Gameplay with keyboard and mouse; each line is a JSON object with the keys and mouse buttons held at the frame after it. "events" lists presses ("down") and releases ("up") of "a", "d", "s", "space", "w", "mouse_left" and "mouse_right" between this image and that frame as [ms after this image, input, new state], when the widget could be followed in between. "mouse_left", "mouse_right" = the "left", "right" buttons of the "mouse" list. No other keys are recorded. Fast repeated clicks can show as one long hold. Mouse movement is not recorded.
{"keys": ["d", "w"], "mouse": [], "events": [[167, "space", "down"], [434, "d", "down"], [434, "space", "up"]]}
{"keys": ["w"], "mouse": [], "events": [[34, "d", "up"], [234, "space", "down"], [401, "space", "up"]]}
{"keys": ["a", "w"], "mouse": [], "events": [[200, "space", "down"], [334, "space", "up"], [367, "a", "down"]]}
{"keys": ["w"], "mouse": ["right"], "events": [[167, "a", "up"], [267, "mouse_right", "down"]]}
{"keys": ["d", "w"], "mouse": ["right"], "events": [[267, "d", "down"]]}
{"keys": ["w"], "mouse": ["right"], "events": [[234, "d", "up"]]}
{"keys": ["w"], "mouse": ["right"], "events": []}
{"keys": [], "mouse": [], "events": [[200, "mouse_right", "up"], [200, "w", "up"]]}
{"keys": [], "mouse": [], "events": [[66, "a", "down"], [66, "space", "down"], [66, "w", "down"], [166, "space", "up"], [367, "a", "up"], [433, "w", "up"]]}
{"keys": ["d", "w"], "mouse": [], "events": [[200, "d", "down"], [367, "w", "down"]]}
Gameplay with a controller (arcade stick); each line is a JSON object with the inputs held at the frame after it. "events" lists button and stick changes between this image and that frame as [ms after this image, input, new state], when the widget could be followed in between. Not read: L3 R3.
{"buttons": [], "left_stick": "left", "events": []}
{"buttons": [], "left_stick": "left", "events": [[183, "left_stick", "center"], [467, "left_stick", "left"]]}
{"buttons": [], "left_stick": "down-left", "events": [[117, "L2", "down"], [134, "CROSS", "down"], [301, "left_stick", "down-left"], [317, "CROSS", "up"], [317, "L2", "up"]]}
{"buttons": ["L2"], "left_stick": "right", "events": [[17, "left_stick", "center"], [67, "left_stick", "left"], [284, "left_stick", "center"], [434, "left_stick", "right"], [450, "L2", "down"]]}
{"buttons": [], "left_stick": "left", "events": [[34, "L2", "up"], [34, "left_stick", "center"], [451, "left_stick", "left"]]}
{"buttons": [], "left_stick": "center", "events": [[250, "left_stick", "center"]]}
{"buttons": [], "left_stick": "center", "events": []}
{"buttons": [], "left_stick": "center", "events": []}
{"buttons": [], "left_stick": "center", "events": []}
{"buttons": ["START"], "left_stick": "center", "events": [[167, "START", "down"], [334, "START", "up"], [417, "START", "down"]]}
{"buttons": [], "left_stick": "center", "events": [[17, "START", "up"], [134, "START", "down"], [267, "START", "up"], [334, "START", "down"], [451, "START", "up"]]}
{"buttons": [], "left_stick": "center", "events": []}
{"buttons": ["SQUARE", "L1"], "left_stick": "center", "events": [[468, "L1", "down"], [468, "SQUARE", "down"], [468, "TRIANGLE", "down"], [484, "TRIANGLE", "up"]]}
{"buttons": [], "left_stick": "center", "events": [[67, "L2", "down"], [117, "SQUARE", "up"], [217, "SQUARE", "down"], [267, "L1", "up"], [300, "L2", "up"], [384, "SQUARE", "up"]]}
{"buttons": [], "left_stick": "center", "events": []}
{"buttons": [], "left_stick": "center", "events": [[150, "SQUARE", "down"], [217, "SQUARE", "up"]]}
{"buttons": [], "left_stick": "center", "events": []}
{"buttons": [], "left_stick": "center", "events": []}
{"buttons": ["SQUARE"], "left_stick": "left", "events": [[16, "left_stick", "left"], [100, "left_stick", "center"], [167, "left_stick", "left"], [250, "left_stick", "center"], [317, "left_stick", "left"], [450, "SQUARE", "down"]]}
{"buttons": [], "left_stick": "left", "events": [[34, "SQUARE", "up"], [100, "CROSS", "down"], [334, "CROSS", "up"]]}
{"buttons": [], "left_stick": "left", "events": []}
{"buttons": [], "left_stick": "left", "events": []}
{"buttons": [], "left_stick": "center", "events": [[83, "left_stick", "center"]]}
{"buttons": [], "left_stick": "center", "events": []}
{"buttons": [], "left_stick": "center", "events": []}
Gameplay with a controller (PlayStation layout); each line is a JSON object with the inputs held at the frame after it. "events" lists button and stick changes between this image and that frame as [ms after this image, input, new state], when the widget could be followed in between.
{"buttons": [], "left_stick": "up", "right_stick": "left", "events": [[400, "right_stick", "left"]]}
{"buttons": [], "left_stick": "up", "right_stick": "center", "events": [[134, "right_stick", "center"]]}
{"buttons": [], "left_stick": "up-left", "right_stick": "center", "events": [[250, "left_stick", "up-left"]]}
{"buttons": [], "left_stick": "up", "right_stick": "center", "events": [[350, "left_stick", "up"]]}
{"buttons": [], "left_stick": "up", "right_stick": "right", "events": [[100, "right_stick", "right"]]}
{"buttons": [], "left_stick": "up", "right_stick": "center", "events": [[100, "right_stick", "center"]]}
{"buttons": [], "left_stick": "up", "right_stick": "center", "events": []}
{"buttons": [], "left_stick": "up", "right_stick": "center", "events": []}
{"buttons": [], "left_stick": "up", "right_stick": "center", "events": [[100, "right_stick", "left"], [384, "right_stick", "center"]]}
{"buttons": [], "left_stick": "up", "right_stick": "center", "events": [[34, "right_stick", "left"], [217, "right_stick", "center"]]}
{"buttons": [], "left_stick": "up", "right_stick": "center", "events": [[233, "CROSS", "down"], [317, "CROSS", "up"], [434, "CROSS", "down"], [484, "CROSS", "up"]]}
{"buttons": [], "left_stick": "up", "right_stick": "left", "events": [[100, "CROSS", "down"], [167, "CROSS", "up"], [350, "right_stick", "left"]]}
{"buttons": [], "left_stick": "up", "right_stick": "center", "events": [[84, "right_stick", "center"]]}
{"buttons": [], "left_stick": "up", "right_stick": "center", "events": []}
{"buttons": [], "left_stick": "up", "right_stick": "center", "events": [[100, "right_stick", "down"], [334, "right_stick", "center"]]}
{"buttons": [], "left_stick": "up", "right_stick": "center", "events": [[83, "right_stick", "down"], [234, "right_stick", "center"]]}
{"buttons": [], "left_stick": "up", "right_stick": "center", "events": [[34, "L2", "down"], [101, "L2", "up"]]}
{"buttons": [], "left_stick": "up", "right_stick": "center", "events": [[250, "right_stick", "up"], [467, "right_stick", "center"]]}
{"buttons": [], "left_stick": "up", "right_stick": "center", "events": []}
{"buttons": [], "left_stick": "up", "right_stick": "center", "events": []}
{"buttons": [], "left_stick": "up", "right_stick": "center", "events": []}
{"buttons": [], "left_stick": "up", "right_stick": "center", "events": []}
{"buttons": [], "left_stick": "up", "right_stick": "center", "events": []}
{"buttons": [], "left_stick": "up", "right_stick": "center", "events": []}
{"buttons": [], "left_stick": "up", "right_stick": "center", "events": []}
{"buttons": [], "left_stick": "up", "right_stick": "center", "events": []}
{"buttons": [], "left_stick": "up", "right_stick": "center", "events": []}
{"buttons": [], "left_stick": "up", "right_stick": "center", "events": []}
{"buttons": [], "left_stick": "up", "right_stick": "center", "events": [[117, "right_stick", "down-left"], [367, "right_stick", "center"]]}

::::::::

YOUR GOAL:
Say each line again exactly as it appears above.

TASK RESPONSE:
Gameplay with keyboard and mouse; each line is a JSON object with the keys and mouse buttons held at the frame after it. "events" lists presses ("down") and releases ("up") of "a", "d", "s", "space", "w", "mouse_left" and "mouse_right" between this image and that frame as [ms after this image, input, new state], when the widget could be followed in between. "mouse_left", "mouse_right" = the "left", "right" buttons of the "mouse" list. No other keys are recorded. Fast repeated clicks can show as one long hold. Mouse movement is not recorded.
{"keys": ["d", "w"], "mouse": [], "events": [[167, "space", "down"], [434, "d", "down"], [434, "space", "up"]]}
{"keys": ["w"], "mouse": [], "events": [[34, "d", "up"], [234, "space", "down"], [401, "space", "up"]]}
{"keys": ["a", "w"], "mouse": [], "events": [[200, "space", "down"], [334, "space", "up"], [367, "a", "down"]]}
{"keys": ["w"], "mouse": ["right"], "events": [[167, "a", "up"], [267, "mouse_right", "down"]]}
{"keys": ["d", "w"], "mouse": ["right"], "events": [[267, "d", "down"]]}
{"keys": ["w"], "mouse": ["right"], "events": [[234, "d", "up"]]}
{"keys": ["w"], "mouse": ["right"], "events": []}
{"keys": [], "mouse": [], "events": [[200, "mouse_right", "up"], [200, "w", "up"]]}
{"keys": [], "mouse": [], "events": [[66, "a", "down"], [66, "space", "down"], [66, "w", "down"], [166, "space", "up"], [367, "a", "up"], [433, "w", "up"]]}
{"keys": ["d", "w"], "mouse": [], "events": [[200, "d", "down"], [367, "w", "down"]]}
Gameplay with a controller (arcade stick); each line is a JSON object with the inputs held at the frame after it. "events" lists button and stick changes between this image and that frame as [ms after this image, input, new state], when the widget could be followed in between. Not read: L3 R3.
{"buttons": [], "left_stick": "left", "events": []}
{"buttons": [], "left_stick": "left", "events": [[183, "left_stick", "center"], [467, "left_stick", "left"]]}
{"buttons": [], "left_stick": "down-left", "events": [[117, "L2", "down"], [134, "CROSS", "down"], [301, "left_stick", "down-left"], [317, "CROSS", "up"], [317, "L2", "up"]]}
{"buttons": ["L2"], "left_stick": "right", "events": [[17, "left_stick", "center"], [67, "left_stick", "left"], [284, "left_stick", "center"], [434, "left_stick", "right"], [450, "L2", "down"]]}
{"buttons": [], "left_stick": "left", "events": [[34, "L2", "up"], [34, "left_stick", "center"], [451, "left_stick", "left"]]}
{"buttons": [], "left_stick": "center", "events": [[250, "left_stick", "center"]]}
{"buttons": [], "left_stick": "center", "events": []}
{"buttons": [], "left_stick": "center", "events": []}
{"buttons": [], "left_stick": "center", "events": []}
{"buttons": ["START"], "left_stick": "center", "events": [[167, "START", "down"], [334, "START", "up"], [417, "START", "down"]]}
{"buttons": [], "left_stick": "center", "events": [[17, "START", "up"], [134, "START", "down"], [267, "START", "up"], [334, "START", "down"], [451, "START", "up"]]}
{"buttons": [], "left_stick": "center", "events": []}
{"buttons": ["SQUARE", "L1"], "left_stick": "center", "events": [[468, "L1", "down"], [468, "SQUARE", "down"], [468, "TRIANGLE", "down"], [484, "TRIANGLE", "up"]]}
{"buttons": [], "left_stick": "center", "events": [[67, "L2", "down"], [117, "SQUARE", "up"], [217, "SQUARE", "down"], [267, "L1", "up"], [300, "L2", "up"], [384, "SQUARE", "up"]]}
{"buttons": [], "left_stick": "center", "events": []}
{"buttons": [], "left_stick": "center", "events": [[150, "SQUARE", "down"], [217, "SQUARE", "up"]]}
{"buttons": [], "left_stick": "center", "events": []}
{"buttons": [], "left_stick": "center", "events": []}
{"buttons": ["SQUARE"], "left_stick": "left", "events": [[16, "left_stick", "left"], [100, "left_stick", "center"], [167, "left_stick", "left"], [250, "left_stick", "center"], [317, "left_stick", "left"], [450, "SQUARE", "down"]]}
{"buttons": [], "left_stick": "left", "events": [[34, "SQUARE", "up"], [100, "CROSS", "down"], [334, "CROSS", "up"]]}
{"buttons": [], "left_stick": "left", "events": []}
{"buttons": [], "left_stick": "left", "events": []}
{"buttons": [], "left_stick": "center", "events": [[83, "left_stick", "center"]]}
{"buttons": [], "left_stick": "center", "events": []}
{"buttons": [], "left_stick": "center", "events": []}
Gameplay with a controller (PlayStation layout); each line is a JSON object with the inputs held at the frame after it. "events" lists button and stick changes between this image and that frame as [ms after this image, input, new state], when the widget could be followed in between.
{"buttons": [], "left_stick": "up", "right_stick": "left", "events": [[400, "right_stick", "left"]]}
{"buttons": [], "left_stick": "up", "right_stick": "center", "events": [[134, "right_stick", "center"]]}
{"buttons": [], "left_stick": "up-left", "right_stick": "center", "events": [[250, "left_stick", "up-left"]]}
{"buttons": [], "left_stick": "up", "right_stick": "center", "events": [[350, "left_stick", "up"]]}
{"buttons": [], "left_stick": "up", "right_stick": "right", "events": [[100, "right_stick", "right"]]}
{"buttons": [], "left_stick": "up", "right_stick": "center", "events": [[100, "right_stick", "center"]]}
{"buttons": [], "left_stick": "up", "right_stick": "center", "events": []}
{"buttons": [], "left_stick": "up", "right_stick": "center", "events": []}
{"buttons": [], "left_stick": "up", "right_stick": "center", "events": [[100, "right_stick", "left"], [384, "right_stick", "center"]]}
{"buttons": [], "left_stick": "up", "right_stick": "center", "events": [[34, "right_stick", "left"], [217, "right_stick", "center"]]}
{"buttons": [], "left_stick": "up", "right_stick": "center", "events": [[233, "CROSS", "down"], [317, "CROSS", "up"], [434, "CROSS", "down"], [484, "CROSS", "up"]]}
{"buttons": [], "left_stick": "up", "right_stick": "left", "events": [[100, "CROSS", "down"], [167, "CROSS", "up"], [350, "right_stick", "left"]]}
{"buttons": [], "left_stick": "up", "right_stick": "center", "events": [[84, "right_stick", "center"]]}
{"buttons": [], "left_stick": "up", "right_stick": "center", "events": []}
{"buttons": [], "left_stick": "up", "right_stick": "center", "events": [[100, "right_stick", "down"], [334, "right_stick", "center"]]}
{"buttons": [], "left_stick": "up", "right_stick": "center", "events": [[83, "right_stick", "down"], [234, "right_stick", "center"]]}
{"buttons": [], "left_stick": "up", "right_stick": "center", "events": [[34, "L2", "down"], [101, "L2", "up"]]}
{"buttons": [], "left_stick": "up", "right_stick": "center", "events": [[250, "right_stick", "up"], [467, "right_stick", "center"]]}
{"buttons": [], "left_stick": "up", "right_stick": "center", "events": []}
{"buttons": [], "left_stick": "up", "right_stick": "center", "events": []}
{"buttons": [], "left_stick": "up", "right_stick": "center", "events": []}
{"buttons": [], "left_stick": "up", "right_stick": "center", "events": []}
{"buttons": [], "left_stick": "up", "right_stick": "center", "events": []}
{"buttons": [], "left_stick": "up", "right_stick": "center", "events": []}
{"buttons": [], "left_stick": "up", "right_stick": "center", "events": []}
{"buttons": [], "left_stick": "up", "right_stick": "center", "events": []}
{"buttons": [], "left_stick": "up", "right_stick": "center", "events": []}
{"buttons": [], "left_stick": "up", "right_stick": "center", "events": []}
{"buttons": [], "left_stick": "up", "right_stick": "center", "events": [[117, "right_stick", "down-left"], [367, "right_stick", "center"]]}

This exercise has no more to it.